Welcome to the Vital Integrities Blog
 

The Leader of the Band Has Died

Peter Drucker, arguably the most prominent and insightful leadership thinker in our lifetime, died last week at age ninety-five. The author of more than thirty books--the first published in 1939--he was a pioneer among leadership teachers. Mr. Drucker was an early advocate of leadership as its own craft, not simply an extra duty that comes with a management title. Over a career that spanned sixty years, he foresaw the evolution of business and the effects those changes would have on motivating workers: He accurately predicted that companies would need fewer laborers and more knowledge workers. He encouraged leaders to share their organizations' mission with employees. And he understood that "management is about human beings."
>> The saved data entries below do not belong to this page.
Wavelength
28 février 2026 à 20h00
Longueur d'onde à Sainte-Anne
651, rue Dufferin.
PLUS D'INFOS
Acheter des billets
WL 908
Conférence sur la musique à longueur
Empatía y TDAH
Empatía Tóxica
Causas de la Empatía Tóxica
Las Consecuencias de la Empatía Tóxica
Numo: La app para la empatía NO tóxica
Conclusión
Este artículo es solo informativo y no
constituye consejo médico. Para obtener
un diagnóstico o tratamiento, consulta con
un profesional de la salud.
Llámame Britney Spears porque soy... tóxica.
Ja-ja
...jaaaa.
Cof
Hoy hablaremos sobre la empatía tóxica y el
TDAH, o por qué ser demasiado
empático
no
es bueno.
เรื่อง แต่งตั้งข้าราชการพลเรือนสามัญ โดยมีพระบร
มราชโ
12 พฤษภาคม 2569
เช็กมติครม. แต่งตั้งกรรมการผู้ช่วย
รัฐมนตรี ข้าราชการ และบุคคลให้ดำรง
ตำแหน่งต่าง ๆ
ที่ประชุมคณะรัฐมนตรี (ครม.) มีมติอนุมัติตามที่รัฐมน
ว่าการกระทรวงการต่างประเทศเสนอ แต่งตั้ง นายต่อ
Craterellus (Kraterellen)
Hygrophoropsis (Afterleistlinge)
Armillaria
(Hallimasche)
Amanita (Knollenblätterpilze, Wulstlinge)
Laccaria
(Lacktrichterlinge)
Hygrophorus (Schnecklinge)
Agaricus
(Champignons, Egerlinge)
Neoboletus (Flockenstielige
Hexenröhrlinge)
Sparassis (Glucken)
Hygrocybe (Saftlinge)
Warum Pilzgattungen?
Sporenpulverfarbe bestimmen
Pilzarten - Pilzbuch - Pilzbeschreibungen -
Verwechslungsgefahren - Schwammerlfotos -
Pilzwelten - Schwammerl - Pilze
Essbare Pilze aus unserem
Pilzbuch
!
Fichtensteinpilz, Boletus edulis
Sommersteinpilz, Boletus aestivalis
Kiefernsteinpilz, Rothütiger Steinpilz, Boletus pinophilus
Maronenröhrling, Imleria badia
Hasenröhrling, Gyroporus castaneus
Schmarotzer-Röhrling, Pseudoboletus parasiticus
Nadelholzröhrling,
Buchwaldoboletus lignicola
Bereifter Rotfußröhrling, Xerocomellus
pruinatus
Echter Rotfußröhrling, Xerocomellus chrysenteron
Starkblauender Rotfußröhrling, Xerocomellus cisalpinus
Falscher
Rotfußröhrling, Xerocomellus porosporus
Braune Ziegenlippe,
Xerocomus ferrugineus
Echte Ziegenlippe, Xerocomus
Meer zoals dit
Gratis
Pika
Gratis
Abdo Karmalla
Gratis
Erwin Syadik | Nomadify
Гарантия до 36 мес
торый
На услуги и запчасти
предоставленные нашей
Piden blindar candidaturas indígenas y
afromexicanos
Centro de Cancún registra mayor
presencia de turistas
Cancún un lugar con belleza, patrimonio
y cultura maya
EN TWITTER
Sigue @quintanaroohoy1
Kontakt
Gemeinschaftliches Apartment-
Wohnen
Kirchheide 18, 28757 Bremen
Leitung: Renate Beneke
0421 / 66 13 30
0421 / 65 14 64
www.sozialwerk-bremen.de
Perhaps it was his upbringing--he fled Nazi Europe to come to the United States in 1937--but Peter Drucker distrusted charismatic leaders like the self-promoting celebrity CEOs who head so many of today's scandal-plagued corporations. Instead, he believed that employees are the key to any organization's success. Said Drucker, "The leaders who work most effectively, it seems to me, never say 'I.' And that's not because they have trained themselves not to say 'I.' They don't think 'I.' They think 'we'; they think 'team.' They understand their job [is] to make the team function. They accept responsibility and don't sidestep it, but 'we' gets the credit. This is what creates trust, what enables you to get the task done."

Good leaders everywhere owe a debt of gratitude to Peter Drucker. As does anyone who works for a good leader. So, in fact, do those of us trying to carry on his work.